Instruction: Write what comes next in the passage about checking derivative code against finite-difference approximations, starting right after its final sentence.

START Text segment

I don't like option 1 because it feels like cherry-picking my tests so that they will pass. I don't like option 2 because a genuinely failing implementation's inherent mathematical errors might be erroneously assessed as truncation error, so that automated regression testing would miss the bug. At that rate, I'd have to check the results manually, in which case I might as well go with option 3. But I don't like option 3 because I want automated testing. I think option 4 is practical for functions of a single variable -- evaluating $\sqrt{\epsilon|f(x)/f''(x)|}$ where $\epsilon$ is the machine epsilon gives you a pretty good upper bound -- but for big PDE problems where the unknown is a field with thousands of variables, not so much.

  • $\begingroup$ Are you running any simulations with $N=16$? If not why test up to this limit? Also, what precision are you using? Single? Double? Quad? $\endgroup$
    – Charles
    Mar 24, 2017 at 4:58

1 Answer 1


Well, I can tell you what I do, but it's somewhat unsatisfactory.

  1. Check $dA(u)$ using $A(u)$. I prefer a fourth-order finite difference scheme, but I check $dA(u)\cdot \delta u$ against the approximation

$$ d A(u)\cdot \delta u \approx \frac{A(u - 2\epsilon \delta u)-8A(u - \epsilon \delta u)+8A(u +\epsilon \delta u)-A(u + 2\epsilon \delta u)}{12} $$

  1. Once we know that $dA(u)$ is accurate, check $d^2A(u)\delta u$ versus the approximation $$ d^2 A(u)\delta u \approx \frac{dA(u - 2\epsilon \delta u)-8dA(u - \epsilon \delta u)+8dA(u +\epsilon \delta u)-dA(u + 2\epsilon \delta u)}{12} $$ This is not that different from above, except we now have a vector instead of a scalar, so the error is calculated with a norm and not an absolute value.

END Text segment
START Given entries

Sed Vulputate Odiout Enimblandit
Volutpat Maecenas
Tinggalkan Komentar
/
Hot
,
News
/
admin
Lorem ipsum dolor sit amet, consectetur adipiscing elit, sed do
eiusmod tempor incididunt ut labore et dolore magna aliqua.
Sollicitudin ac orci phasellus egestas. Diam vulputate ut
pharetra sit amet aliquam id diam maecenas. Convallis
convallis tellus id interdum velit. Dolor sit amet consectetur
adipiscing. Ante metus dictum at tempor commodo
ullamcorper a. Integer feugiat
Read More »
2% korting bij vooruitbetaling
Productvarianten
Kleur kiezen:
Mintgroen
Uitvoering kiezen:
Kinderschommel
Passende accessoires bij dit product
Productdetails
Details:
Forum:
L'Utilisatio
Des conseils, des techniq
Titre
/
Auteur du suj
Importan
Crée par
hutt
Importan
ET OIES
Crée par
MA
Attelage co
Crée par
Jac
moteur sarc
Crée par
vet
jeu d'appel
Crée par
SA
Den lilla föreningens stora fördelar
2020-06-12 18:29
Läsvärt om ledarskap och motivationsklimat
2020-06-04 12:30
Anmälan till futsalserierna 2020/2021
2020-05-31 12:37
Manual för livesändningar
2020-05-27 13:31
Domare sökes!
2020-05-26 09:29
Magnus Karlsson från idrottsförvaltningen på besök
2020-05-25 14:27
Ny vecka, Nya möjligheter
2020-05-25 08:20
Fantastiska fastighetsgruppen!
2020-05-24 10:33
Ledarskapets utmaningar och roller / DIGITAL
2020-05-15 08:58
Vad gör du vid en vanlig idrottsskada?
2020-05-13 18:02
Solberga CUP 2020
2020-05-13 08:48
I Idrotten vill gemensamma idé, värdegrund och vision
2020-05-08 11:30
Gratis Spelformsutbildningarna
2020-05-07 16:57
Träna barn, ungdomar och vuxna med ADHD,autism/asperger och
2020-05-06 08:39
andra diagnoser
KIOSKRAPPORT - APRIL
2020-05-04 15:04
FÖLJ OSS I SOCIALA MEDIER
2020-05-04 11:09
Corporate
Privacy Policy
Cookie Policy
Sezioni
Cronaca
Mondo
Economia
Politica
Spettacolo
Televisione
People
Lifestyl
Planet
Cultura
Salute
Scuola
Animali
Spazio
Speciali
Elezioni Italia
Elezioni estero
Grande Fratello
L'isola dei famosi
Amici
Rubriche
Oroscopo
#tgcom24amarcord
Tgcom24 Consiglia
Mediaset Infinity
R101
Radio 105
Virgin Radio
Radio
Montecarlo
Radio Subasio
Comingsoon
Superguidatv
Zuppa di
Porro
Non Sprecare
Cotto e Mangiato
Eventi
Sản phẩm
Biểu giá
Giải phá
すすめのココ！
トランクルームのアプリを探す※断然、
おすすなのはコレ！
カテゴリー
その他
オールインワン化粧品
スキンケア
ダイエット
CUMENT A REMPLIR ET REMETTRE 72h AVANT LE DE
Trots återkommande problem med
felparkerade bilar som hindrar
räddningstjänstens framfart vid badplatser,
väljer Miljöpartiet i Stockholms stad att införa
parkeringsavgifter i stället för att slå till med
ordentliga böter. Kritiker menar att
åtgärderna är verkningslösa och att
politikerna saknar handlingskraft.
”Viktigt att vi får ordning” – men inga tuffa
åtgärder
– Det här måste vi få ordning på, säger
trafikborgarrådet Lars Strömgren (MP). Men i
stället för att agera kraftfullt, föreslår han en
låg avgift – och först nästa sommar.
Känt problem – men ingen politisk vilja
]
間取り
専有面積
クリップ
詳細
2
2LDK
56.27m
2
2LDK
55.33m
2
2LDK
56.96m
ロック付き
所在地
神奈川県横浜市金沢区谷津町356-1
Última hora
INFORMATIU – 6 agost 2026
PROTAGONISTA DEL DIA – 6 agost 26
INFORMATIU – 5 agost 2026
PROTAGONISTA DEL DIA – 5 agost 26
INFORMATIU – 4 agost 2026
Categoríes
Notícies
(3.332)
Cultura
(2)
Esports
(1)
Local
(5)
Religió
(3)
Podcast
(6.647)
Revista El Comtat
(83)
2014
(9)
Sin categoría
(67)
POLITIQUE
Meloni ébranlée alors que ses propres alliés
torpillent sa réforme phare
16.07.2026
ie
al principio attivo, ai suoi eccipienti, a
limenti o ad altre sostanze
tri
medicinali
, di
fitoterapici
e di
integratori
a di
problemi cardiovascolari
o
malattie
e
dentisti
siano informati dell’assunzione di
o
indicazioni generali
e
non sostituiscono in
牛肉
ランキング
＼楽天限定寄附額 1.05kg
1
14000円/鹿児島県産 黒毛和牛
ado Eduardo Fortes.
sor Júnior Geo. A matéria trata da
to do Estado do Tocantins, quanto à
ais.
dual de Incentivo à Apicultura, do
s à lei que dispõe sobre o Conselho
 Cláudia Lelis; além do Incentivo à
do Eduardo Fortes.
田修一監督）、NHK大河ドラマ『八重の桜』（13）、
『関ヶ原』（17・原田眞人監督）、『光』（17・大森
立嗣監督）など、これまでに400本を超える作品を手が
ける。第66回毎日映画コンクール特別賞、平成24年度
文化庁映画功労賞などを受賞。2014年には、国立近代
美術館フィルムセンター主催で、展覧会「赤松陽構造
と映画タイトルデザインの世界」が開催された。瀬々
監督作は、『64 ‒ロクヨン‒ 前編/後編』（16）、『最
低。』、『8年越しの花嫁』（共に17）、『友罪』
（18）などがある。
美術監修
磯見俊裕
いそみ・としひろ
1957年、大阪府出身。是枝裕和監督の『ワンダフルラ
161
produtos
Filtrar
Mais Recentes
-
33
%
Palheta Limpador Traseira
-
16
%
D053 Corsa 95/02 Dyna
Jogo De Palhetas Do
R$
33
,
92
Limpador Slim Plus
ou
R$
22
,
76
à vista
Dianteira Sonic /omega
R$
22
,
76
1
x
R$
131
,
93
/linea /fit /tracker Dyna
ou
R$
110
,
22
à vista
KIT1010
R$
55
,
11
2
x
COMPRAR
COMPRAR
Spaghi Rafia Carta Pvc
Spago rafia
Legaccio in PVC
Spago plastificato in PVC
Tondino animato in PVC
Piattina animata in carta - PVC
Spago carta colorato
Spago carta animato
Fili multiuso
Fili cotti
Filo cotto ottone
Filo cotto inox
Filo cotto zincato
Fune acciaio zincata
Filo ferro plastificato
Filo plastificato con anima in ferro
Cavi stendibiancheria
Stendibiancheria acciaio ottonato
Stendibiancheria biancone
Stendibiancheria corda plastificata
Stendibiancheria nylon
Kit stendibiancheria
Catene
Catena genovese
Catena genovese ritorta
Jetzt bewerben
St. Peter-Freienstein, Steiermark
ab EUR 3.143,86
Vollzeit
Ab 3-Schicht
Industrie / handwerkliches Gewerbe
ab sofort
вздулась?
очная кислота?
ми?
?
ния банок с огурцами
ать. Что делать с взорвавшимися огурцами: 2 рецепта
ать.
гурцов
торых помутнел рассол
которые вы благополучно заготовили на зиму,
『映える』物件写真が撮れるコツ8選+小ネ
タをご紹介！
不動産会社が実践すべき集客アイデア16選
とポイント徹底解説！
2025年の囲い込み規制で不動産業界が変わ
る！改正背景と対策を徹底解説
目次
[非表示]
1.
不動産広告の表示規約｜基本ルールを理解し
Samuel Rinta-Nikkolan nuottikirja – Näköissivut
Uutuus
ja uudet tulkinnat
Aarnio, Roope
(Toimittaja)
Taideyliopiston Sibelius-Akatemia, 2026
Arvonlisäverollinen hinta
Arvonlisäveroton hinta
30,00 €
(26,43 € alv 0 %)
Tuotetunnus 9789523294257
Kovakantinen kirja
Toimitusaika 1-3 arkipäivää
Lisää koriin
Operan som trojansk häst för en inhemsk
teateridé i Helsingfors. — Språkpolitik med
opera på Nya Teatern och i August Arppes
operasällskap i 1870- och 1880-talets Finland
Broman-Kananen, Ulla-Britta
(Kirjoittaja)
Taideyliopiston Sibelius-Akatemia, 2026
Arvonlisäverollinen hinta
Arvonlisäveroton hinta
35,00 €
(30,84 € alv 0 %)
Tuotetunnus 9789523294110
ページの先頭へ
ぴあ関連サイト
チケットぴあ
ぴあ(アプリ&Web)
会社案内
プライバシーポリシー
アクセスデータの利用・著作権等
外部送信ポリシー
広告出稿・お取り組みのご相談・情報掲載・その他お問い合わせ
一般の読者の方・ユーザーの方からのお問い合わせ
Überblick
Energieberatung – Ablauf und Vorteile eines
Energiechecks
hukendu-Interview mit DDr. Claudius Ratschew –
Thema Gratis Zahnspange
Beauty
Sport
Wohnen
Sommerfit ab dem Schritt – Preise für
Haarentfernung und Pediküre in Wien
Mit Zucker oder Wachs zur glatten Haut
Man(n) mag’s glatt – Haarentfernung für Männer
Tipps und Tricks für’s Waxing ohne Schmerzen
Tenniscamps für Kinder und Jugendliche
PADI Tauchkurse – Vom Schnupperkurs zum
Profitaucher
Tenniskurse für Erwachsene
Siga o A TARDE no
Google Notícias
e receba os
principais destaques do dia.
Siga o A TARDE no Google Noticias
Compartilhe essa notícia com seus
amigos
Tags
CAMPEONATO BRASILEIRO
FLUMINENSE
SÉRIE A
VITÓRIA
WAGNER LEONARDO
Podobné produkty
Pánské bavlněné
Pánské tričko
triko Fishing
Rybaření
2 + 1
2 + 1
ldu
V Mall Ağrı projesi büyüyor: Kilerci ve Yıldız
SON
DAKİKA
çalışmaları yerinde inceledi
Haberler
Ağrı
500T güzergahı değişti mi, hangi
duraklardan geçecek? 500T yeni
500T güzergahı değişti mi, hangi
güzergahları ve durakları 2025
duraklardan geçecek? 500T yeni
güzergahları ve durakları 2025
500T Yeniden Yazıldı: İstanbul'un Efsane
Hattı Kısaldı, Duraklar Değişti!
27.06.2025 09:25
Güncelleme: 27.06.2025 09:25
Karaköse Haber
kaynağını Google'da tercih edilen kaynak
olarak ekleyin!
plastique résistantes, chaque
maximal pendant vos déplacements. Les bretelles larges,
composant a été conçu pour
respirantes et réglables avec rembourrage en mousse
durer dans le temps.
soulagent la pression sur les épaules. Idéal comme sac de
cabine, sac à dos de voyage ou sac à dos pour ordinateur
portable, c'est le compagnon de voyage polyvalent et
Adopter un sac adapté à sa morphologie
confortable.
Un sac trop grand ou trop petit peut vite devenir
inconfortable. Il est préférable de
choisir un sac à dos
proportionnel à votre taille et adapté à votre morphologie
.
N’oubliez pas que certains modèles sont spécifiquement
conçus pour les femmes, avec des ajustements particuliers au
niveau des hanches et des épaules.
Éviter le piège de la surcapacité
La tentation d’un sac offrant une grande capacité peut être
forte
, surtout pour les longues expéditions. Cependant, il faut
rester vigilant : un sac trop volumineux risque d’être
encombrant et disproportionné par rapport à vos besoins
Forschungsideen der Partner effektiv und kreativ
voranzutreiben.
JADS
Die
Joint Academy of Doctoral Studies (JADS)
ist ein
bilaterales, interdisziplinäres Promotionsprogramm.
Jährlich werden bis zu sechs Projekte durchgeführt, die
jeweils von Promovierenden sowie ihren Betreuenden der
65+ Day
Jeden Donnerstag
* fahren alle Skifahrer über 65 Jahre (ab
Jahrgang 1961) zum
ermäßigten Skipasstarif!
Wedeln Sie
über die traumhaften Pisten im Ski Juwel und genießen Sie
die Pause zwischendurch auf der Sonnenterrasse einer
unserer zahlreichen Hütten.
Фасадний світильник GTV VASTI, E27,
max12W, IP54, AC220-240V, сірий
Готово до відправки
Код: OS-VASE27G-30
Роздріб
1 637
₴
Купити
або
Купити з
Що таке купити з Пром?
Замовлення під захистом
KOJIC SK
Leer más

END Given entries

Task result:
As you mentioned above, it's hard to know when there's a switch between truncation and round-off error. As such, I run this for several values of $\epsilon$ and look for two things

  1. The minimum error in the approximation over all attempted $\epsilon$ reaches an acceptable level

  2. Typically, there's a curve where the error goes high-low-high as the value of $\epsilon$ is reduced

In a unit test, I typically only use 1. When validating a function by hand, I look for 2. Technically, 1 could give an erroneous pass in case we get lucky and everything cancels. I've never seen that happen, so I don't worry about it.